[Blog] A brief history of the Open edX

I always respect the effort that it takes to put these things together. I would like to add a little color to some of the stats, to give a little more context on the edx-platform commit numbers.

Current git practices have led to fewer commits

If you look at a random early PR, you’ll see that most of us weren’t squashing our commits. That will significantly inflate the number of commits by those early individuals, particularly for new feature development.

The impact of this was pretty drastic. On March 28th, 2013, Victor Shnayder (a developer and later a product owner at edX) wrote:

A quick thought on our git process: we often have logically-related changes split into dozens or even hundreds of commits, which makes looking at release diffs quite difficult. E.g. today’s release has 219 commits, for probably ~30 actual changes.

Proposal: let’s start to use interactive rebase to collapse commits into logical units with complete diffs and commit messages that will be useful to not-just-you before making pull requests and/or before pushing work you’ve done.

(Note that releases were every week or two back then, not multiple-times-a-day like it is now.)

It took a while before this became the predominant way of doing things, and I don’t remember exactly how long that transition took (at least months, maybe more). But that’s part of why the number of commits starts going down during 2014, even though the number of people working on the codebase went up during that time.

edx-platform used to be the marketing site

In the early days, edx.org didn’t have a separate marketing site. It was just the LMS. Which meant that every blog post, every copy change on the front page, and even Anant’s bio pic needed to be a code change.
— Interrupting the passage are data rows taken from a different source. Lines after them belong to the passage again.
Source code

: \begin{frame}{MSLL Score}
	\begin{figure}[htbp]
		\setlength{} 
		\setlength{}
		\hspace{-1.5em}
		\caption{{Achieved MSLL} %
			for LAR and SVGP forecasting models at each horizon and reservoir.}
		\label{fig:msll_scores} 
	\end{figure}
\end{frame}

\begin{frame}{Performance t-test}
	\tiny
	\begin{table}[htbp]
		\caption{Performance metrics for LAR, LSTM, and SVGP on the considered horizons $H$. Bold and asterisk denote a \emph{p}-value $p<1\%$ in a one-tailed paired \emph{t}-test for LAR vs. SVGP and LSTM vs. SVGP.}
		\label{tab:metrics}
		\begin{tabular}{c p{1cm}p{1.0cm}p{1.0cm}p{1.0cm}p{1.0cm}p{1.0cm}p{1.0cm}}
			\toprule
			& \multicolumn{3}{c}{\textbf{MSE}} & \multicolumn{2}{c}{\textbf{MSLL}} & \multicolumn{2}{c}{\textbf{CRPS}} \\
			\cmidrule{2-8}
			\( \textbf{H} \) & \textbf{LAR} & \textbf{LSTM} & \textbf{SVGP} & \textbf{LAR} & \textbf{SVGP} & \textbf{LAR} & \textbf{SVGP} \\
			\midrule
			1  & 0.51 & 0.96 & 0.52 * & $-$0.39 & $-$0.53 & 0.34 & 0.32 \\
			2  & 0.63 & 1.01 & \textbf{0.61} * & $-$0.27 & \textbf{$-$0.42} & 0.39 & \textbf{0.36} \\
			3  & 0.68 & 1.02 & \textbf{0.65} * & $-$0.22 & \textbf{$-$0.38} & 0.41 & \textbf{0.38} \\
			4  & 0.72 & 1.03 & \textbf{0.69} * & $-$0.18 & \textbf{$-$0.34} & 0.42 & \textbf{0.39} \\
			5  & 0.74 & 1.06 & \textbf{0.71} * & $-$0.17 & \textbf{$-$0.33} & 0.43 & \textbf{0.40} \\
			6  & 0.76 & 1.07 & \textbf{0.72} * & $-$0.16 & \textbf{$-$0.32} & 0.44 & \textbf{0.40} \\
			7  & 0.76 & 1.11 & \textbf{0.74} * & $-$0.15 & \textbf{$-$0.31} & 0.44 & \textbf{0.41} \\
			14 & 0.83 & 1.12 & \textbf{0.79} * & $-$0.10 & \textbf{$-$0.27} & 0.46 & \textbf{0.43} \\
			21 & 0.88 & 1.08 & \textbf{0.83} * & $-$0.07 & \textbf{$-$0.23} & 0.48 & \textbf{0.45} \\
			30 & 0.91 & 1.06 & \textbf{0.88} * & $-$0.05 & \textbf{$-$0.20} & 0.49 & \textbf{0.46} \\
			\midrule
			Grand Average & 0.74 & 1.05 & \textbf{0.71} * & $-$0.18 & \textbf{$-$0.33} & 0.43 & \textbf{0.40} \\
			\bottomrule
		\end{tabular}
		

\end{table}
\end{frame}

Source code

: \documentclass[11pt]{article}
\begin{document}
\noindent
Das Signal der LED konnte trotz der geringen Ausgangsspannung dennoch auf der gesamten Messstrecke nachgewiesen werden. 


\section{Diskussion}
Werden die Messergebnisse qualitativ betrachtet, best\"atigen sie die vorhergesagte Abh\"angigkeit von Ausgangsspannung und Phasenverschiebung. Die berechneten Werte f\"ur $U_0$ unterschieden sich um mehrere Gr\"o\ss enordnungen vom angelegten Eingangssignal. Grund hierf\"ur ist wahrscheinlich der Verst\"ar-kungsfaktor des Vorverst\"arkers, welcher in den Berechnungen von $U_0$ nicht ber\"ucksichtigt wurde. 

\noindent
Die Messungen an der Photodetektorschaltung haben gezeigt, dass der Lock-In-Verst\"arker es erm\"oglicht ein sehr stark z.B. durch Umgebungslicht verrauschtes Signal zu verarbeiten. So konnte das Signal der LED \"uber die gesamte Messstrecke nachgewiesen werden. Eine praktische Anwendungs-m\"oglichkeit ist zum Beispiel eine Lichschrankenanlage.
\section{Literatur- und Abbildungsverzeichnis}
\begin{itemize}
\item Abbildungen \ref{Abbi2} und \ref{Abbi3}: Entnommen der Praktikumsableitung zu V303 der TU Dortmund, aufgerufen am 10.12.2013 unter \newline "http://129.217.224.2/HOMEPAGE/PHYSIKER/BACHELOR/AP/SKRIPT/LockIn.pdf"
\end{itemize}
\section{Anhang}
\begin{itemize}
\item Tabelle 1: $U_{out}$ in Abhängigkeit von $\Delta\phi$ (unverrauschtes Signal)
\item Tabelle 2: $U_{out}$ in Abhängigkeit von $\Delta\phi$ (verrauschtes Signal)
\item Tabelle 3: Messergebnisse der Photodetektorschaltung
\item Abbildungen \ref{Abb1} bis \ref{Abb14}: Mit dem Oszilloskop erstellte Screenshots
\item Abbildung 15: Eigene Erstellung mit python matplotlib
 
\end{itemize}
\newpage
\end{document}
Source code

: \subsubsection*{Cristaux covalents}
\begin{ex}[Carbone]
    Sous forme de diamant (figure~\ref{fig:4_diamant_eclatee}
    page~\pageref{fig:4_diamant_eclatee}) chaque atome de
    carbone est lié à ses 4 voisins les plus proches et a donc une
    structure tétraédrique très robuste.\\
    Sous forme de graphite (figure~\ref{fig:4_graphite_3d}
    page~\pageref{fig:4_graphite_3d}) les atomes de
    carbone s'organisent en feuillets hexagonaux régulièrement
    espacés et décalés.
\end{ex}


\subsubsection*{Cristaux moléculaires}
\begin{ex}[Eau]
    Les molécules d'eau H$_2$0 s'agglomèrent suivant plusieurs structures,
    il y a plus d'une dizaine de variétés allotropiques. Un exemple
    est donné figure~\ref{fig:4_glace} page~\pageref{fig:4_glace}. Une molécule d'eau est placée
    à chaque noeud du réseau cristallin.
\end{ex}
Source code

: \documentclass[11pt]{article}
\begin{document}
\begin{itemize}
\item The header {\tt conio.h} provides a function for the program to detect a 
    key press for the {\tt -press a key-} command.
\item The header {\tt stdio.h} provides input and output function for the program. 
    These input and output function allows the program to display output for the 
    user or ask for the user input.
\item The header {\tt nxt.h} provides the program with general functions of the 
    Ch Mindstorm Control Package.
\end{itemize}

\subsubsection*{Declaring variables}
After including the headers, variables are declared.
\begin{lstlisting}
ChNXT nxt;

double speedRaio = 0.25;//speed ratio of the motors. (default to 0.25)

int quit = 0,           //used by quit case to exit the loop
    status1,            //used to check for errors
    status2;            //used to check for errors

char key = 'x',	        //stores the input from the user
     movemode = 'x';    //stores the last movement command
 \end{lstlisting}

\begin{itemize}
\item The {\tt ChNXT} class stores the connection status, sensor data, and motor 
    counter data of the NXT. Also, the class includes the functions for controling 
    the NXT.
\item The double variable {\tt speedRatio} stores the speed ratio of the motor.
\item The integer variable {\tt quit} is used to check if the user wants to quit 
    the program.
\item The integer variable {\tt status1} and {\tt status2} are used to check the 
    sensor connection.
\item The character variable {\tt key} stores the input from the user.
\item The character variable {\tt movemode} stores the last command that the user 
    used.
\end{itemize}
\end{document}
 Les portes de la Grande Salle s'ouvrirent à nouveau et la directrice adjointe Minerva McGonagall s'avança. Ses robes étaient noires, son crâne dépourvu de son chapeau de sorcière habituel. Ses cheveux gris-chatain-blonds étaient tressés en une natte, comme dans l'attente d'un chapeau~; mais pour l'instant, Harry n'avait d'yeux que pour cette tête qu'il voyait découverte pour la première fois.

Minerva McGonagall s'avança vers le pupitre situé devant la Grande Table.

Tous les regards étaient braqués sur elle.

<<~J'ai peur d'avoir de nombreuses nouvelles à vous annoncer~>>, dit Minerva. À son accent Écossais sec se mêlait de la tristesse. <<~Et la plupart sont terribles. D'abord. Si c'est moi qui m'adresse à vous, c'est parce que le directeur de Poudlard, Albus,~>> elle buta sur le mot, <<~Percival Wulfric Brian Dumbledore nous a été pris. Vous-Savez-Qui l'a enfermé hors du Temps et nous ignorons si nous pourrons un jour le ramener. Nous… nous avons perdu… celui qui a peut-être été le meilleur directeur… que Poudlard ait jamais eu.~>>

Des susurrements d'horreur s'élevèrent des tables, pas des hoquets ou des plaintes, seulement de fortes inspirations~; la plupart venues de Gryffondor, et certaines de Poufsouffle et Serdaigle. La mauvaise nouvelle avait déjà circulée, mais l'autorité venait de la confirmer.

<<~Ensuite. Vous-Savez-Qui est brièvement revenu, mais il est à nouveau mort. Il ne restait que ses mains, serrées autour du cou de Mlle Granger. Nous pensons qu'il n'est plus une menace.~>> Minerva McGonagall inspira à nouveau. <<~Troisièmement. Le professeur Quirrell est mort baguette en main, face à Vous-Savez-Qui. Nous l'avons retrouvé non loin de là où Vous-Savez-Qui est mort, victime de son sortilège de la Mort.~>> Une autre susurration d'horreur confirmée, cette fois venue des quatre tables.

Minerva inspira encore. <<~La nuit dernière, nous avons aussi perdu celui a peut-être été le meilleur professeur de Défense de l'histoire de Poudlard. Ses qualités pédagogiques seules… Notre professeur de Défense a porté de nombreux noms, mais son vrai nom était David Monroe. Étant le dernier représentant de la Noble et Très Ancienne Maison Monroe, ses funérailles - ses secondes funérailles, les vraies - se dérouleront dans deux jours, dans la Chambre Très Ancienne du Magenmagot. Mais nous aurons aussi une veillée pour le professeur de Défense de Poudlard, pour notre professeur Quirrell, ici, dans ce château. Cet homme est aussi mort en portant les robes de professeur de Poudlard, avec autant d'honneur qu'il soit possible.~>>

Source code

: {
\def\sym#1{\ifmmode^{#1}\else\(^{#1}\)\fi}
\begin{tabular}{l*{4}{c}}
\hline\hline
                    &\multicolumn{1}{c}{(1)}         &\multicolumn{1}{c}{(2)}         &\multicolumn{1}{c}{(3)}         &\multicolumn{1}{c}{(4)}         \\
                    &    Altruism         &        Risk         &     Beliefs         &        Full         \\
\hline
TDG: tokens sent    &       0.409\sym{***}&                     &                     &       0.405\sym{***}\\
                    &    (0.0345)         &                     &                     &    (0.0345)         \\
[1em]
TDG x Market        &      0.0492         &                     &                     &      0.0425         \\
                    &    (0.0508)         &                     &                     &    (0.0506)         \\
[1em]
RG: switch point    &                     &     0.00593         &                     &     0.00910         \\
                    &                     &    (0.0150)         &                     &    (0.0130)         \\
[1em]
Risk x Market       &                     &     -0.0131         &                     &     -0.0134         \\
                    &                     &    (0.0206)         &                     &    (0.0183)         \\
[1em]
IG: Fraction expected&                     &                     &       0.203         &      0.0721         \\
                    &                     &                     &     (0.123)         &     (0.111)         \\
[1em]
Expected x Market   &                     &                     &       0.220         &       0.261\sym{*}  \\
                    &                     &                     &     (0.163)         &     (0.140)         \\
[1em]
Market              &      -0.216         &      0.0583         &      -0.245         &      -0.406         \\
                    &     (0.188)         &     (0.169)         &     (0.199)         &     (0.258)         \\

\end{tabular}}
Every metric is problematic when you’re trying to do an analysis like this. Total lines of code changed gets skewed by the folks that merge in large vendor libraries. The introduction of the translations workflows skews things in a different way. The upgrade automation, the various release practices, etc. Nothing is perfect, and I think that an analysis of commits is valid. But if you’re treating all commits as equal and want to measure who is doing what in the code, you might want to limit the time range to after 2015 or so.